_Input data_:
☆ ☆ ☆ ☆ ☆ ☆ ☆
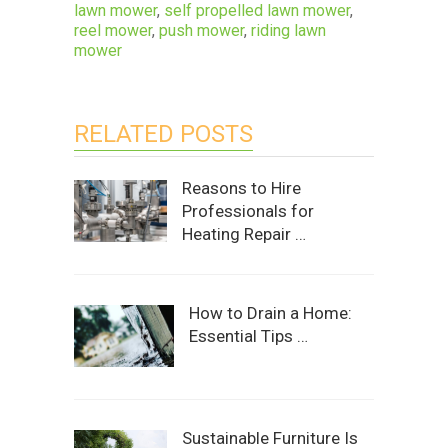
lawn mower
,
self propelled lawn mower
,
reel mower
,
push mower
,
riding lawn
mower
RELATED POSTS
Reasons to Hire
Professionals for
Heating Repair …
How to Drain a Home:
Essential Tips …
Sustainable Furniture Is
☆ ☆ ☆ ☆ ☆ ☆ ☆
_Task description_: Copy nothing except the lines from the one holding "How to Drain" through the last line of the data above, and return them exactly.

_Problem solution_:
How to Drain a Home:
Essential Tips …
Sustainable Furniture Is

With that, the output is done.